Kenneth J. Campbell, a University of Delaware professor, claims that the 'documentary' (made by Carlton Sherwood, who has earned criticism for his personal ties with the Republican Party), combines footage of him at a 1971 war protest with narration that states that many of the supposed veterans who took part in the event were later 'discovered as frauds... (who) never set foot on the battlefield, or left the comfort of the States, or even served in uniform.'

...To these charges, they defend their politically charged broadcast by saying that when news channels show footage of car bomb attacks in Iraq, they are helping to promote John Kerry's presidential campaign. Somehow, it seems as though this logic doesn't help them.

I can't believe someone hasn't made them stop using that "car bombs...help Kerry" line yet. That's about as insensitive as it gets. I'm sure John Kerry fully endorses the idea that people dying in a war that has taken countless lives already would help his cause. Hey, anything to win, right!?

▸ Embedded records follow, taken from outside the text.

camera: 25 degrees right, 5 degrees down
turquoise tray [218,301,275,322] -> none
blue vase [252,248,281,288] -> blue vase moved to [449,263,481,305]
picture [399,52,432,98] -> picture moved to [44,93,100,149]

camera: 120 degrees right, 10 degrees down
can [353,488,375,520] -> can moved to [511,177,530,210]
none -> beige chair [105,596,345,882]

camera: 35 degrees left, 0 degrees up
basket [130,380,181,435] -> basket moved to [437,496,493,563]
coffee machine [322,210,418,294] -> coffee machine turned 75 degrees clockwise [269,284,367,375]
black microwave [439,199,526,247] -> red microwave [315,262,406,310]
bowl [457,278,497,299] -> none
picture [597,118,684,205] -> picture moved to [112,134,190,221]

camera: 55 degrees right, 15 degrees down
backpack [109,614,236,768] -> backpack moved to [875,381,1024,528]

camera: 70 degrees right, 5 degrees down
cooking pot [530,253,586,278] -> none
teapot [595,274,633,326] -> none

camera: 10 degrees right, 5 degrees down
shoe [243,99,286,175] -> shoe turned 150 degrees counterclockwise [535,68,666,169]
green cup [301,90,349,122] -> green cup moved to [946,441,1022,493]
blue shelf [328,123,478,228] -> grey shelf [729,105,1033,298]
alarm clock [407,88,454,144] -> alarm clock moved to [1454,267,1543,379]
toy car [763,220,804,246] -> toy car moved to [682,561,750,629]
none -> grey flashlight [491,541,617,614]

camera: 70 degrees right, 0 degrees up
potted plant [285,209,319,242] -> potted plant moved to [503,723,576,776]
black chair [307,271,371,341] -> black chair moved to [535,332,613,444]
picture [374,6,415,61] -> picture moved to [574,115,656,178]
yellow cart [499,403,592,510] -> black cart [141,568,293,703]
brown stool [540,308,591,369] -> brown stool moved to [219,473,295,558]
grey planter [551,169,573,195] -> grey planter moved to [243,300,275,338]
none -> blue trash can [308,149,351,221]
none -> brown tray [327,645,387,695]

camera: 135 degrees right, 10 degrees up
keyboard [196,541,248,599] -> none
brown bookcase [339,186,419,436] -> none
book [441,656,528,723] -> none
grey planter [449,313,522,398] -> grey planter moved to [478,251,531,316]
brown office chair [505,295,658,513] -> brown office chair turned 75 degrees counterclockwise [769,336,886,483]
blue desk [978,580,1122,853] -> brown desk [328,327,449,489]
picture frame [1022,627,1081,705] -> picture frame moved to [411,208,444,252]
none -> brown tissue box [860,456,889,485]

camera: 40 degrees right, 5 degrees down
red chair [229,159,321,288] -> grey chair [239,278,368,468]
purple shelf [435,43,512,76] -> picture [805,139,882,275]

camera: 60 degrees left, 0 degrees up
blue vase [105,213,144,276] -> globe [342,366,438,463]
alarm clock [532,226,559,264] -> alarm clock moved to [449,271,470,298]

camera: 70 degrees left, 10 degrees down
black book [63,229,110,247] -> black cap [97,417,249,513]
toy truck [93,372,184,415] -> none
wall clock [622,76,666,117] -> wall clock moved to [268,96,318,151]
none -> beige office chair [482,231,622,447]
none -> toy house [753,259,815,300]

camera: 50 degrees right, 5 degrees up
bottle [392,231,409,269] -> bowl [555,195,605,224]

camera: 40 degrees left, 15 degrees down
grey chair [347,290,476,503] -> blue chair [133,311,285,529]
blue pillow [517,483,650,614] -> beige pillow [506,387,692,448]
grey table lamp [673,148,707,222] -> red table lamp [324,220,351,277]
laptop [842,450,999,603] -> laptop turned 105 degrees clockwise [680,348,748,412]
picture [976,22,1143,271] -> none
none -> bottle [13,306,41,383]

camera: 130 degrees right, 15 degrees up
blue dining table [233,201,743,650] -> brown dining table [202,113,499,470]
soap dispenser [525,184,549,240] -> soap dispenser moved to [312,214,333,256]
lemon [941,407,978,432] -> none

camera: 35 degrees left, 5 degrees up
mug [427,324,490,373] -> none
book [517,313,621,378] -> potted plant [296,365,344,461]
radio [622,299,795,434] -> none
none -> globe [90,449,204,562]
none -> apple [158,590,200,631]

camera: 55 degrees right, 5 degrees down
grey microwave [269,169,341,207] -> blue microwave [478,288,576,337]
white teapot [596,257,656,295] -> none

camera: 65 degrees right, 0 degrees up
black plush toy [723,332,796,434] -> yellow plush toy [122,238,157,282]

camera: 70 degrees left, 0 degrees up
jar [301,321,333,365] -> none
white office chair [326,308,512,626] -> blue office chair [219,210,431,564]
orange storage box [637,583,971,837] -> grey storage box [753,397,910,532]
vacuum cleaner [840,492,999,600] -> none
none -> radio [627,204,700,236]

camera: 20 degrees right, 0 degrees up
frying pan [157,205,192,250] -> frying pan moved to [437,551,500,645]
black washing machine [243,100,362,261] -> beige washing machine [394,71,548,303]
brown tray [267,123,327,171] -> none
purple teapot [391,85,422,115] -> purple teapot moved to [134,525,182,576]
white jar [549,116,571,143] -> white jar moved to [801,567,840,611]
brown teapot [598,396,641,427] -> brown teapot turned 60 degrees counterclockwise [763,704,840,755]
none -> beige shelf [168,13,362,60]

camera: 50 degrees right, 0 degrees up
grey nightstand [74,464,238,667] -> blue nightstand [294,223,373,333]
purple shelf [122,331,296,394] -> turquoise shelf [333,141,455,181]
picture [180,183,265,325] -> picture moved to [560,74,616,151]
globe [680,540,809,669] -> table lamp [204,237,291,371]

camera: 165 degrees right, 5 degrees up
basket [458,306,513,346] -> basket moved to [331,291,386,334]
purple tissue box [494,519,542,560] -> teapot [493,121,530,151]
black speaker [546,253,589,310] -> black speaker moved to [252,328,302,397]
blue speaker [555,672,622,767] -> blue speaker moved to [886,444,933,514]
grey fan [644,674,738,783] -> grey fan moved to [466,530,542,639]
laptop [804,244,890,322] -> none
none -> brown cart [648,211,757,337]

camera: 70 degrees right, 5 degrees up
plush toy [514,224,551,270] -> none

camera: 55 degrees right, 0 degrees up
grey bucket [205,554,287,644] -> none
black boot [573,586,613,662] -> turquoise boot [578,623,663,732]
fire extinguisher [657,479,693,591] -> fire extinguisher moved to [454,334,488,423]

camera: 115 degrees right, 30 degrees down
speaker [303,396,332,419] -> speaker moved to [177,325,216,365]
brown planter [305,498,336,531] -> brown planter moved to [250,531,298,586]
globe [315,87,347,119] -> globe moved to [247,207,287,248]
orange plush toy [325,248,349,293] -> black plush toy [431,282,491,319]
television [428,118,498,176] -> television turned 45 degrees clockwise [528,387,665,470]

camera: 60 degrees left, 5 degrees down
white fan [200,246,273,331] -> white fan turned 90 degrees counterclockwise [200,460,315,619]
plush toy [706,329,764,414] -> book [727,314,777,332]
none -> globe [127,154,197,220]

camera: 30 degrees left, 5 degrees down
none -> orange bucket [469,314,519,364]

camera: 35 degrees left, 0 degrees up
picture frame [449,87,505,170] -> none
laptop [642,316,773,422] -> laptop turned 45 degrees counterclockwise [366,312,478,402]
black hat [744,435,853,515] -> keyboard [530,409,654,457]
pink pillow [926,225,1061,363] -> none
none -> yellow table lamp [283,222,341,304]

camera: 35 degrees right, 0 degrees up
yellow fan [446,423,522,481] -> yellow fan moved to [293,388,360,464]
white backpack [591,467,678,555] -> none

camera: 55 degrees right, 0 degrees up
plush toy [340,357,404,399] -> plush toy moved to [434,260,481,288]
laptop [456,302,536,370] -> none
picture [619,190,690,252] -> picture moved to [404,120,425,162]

Anyway, this whole thing is getting very big. Advertisers are apparently starting to protest and drop out on Sinclair. I suppose they felt this would blow over easy enough. They probably didn't expect quite the fuss that has come about for just one show. I assume they only announced it to raise interest in the special. Still no word on whether they'll take Mike Moore up on his offer. Some have suggested George Soros step in and purchase time to show "Up The River" or some other pro-Kerry doc, but the fact is, at this point I am beginning to doubt whether Sinclair will air this video at all. That would certainly be the nail in their corporate coffin.

Update: Just saw at TalkingPointsMemo that their stock fell 8% today.